The future of employee communications is going to be characterized by four key factors.
1. The future is fragmented. We already live in a multi-channel universe and it’s going to be even more so in the future. We’re entering an age where there is no single employee audience that can be reached easily through one or two channels – but rather many micro-audiences—clusters of employees with specific needs and unique expectations that will require a customized approach.
2. The future works in all directions. There have always been lots of ways to reach employees with information. What is really changing is there are more and more ways for employees to talk with each other about their employer, and to talk back to their leaders, and talk with their customers. Those who ignore this fact will do so at their peril.
3. The future is truthful. We are headed for a world where organizations will simply not be able to afford to be dishonest or uncommunicative. The speed, and the forced transparency that come with living in a wired world will quickly expose those who don’t treat their employees -- and their customers, investors and other stakeholders -- with the openness and respect they deserve.
4. The future is full of unlimited opportunity. The ability of technology to connect anyone with almost anyone else gives professional communicators an unprecedented amount of potential. Bad communication has always, and will always fail, but truly great communications will be more meaningful, more powerful, and more profoundly influential than ever before.
So what roles and skills to employee communicators need to thrive in this fragmented, unforgiving, and promising future? I say they’re the same things that have always separated great practitioners from the stupid corporate propagandists who give our profession a bad name.
To succeed, we need what we’ve always needed -- a sound set of values and principles … the intelligence to understand and interpret the needs of our organizations….and an ability to know our employee audiences – what they think, how they feel, and how we can effectively reach them. The future is different only in the fact that there will be many more ways to reach them than ever before – and even more ways for them to respond, positively or negatively, to what we do.
More fragmented, and more connected, than ever.
More global, and more local, at the same time.

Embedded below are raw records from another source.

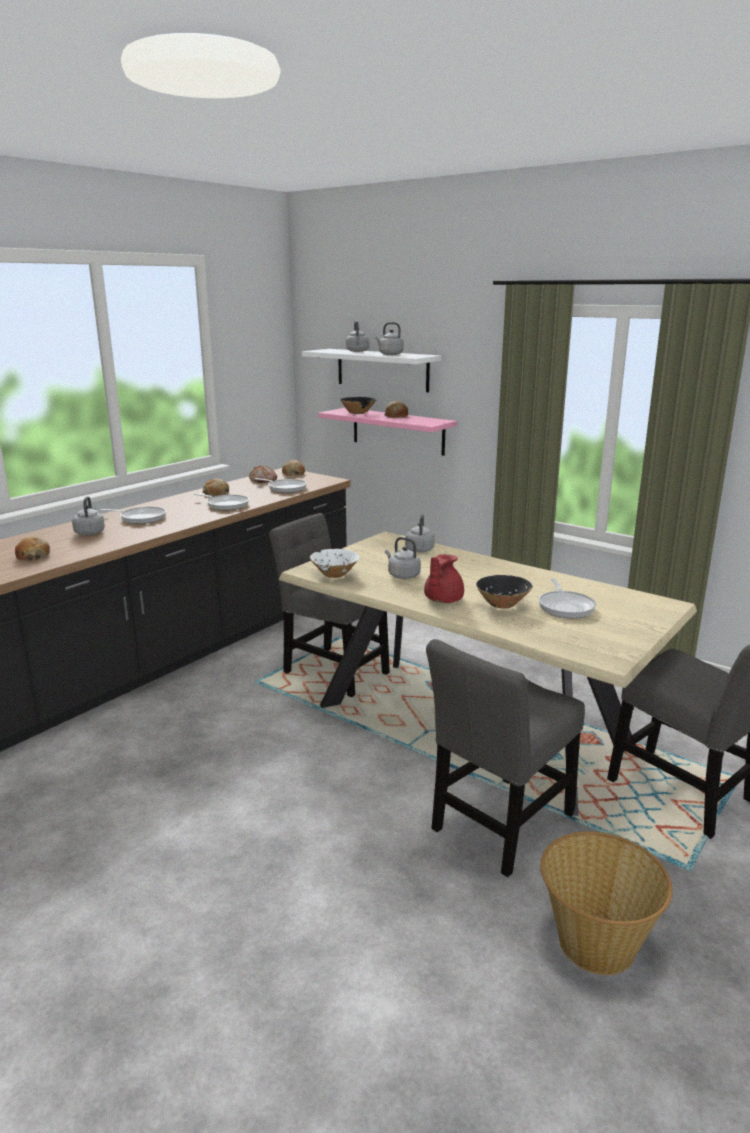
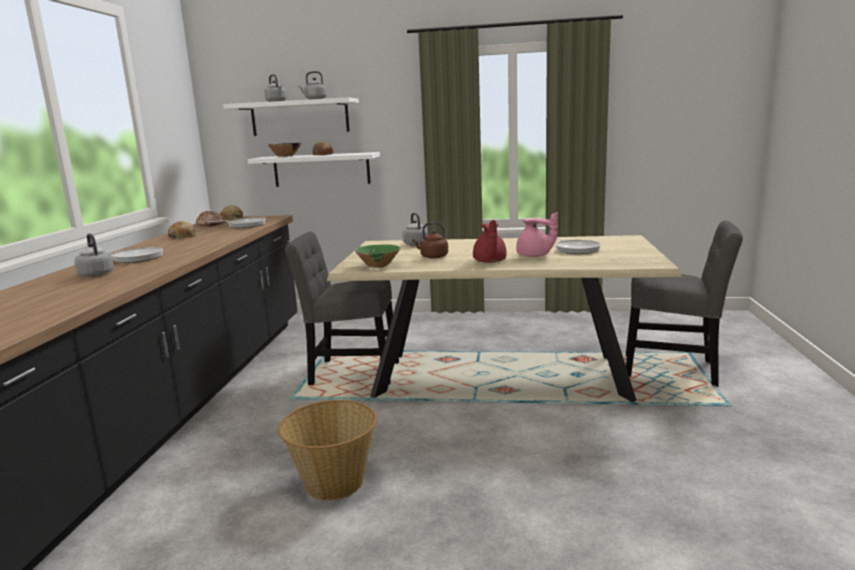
camera: 30 degrees left, 5 degrees down
bread [15,536,50,561] -> none
frying pan [194,493,249,510] -> none
white bowl [310,549,360,578] -> green bowl [355,244,400,268]
pink shelf [318,408,457,456] -> white shelf [248,152,380,187]
grey kettle [385,537,421,579] -> brown kettle [412,222,448,259]
grey chair [426,639,585,877] -> none
black bowl [476,575,533,609] -> pink teapot [516,212,558,257]
basket [540,831,673,975] -> basket moved to [278,400,377,501]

It will be interesting to see how the new generation of communicators will cope with this emerging reality, this infinite matrix of intersecting communities.
For whom the podcast downloads, it downloads for thee.

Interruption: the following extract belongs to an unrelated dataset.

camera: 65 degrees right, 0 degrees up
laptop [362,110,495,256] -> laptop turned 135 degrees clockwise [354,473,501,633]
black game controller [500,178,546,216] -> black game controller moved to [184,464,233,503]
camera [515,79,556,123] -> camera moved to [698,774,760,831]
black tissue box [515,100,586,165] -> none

Posted by: Ron Shewchuk | March 17, 2006 at 09:36 AM
Ron,
Great post, I think you hit the nail on the head when you talk about how changes in technology will make it more, not less, important to act intelligently. Accountability is a beautiful (albeit scary thing).

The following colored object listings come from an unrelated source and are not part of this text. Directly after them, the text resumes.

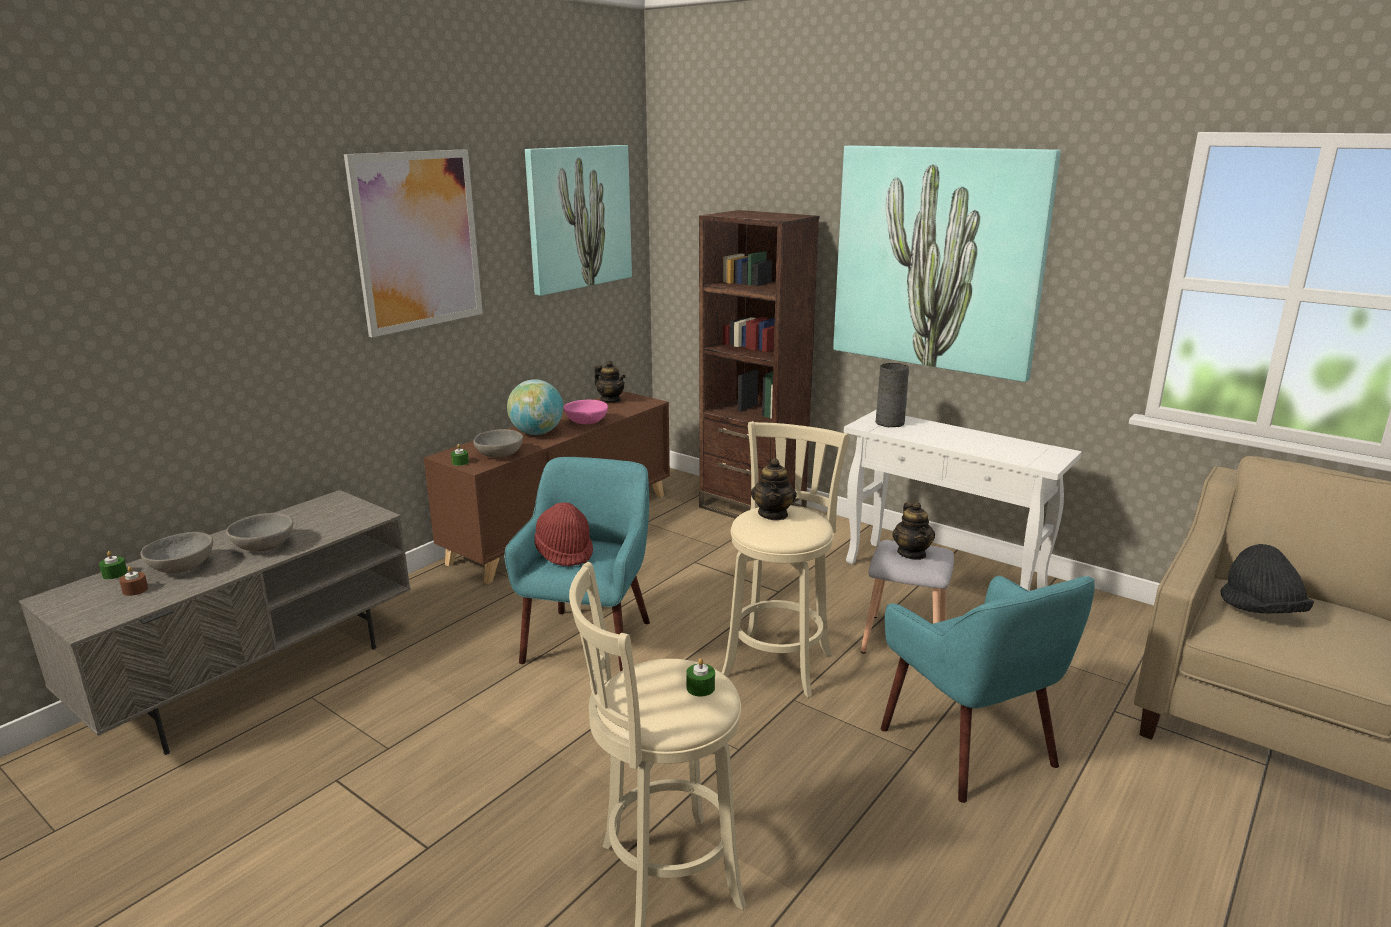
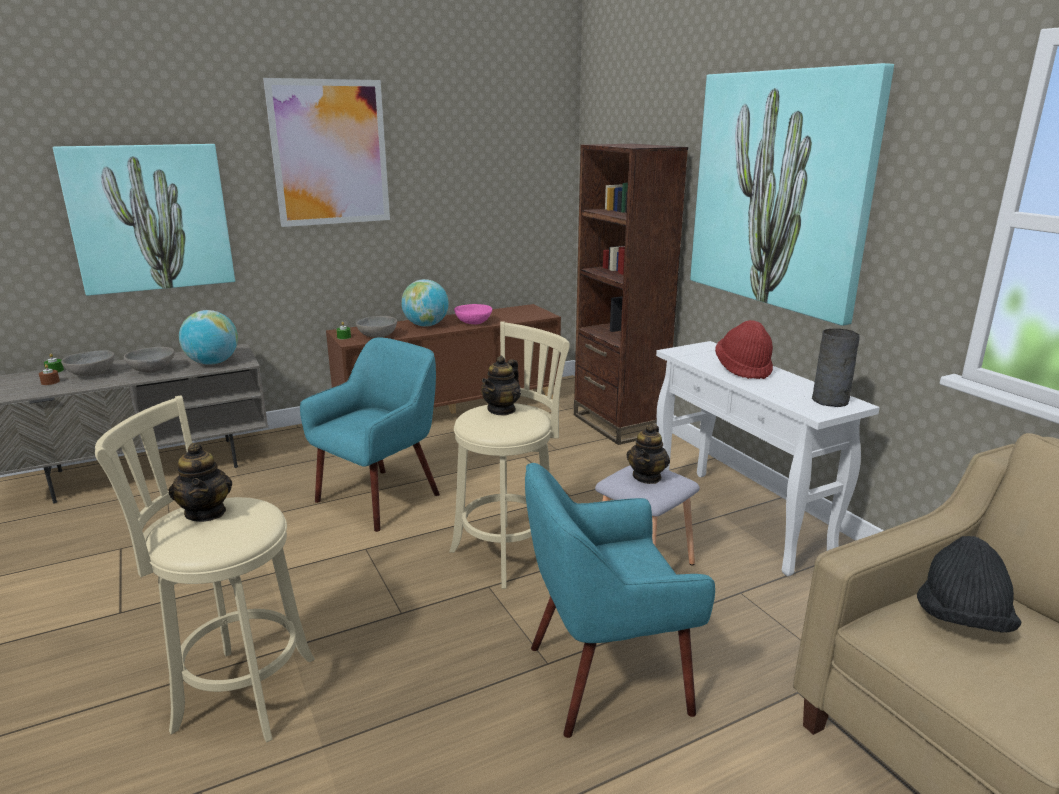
camera: 25 degrees right, 0 degrees up
picture [525,145,632,296] -> picture moved to [53,144,235,296]
red hat [534,502,593,566] -> red hat moved to [715,320,773,379]
teapot [594,361,626,403] -> teapot moved to [168,443,232,522]
green candle [686,658,715,696] -> none
grey vase [875,363,909,427] -> grey vase moved to [812,329,860,407]
turquoise armchair [881,576,1095,803] -> turquoise armchair turned 75 degrees clockwise [525,463,715,738]
none -> globe [179,310,238,365]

One thought. I think the most important thing about the future is the combination of #1 and #2, the seamless intergration of information flows.
Sure I work on a team of only a few people and much of what I work on has little relevance to the other people in my company. However, with the click of a button I can reach thousands of people, inside and outside the company. I can connect with people with similar interests, share information and post thoughts.
Thomas Friedman summed up these seeminlgy conflicting, but complementary ideas of fragmentation and increased connectivity with the idea of "The Lexus and the Olive Tree." Any large structure, be it a social group, a country or a business is going to have to deal with this inevitable movement.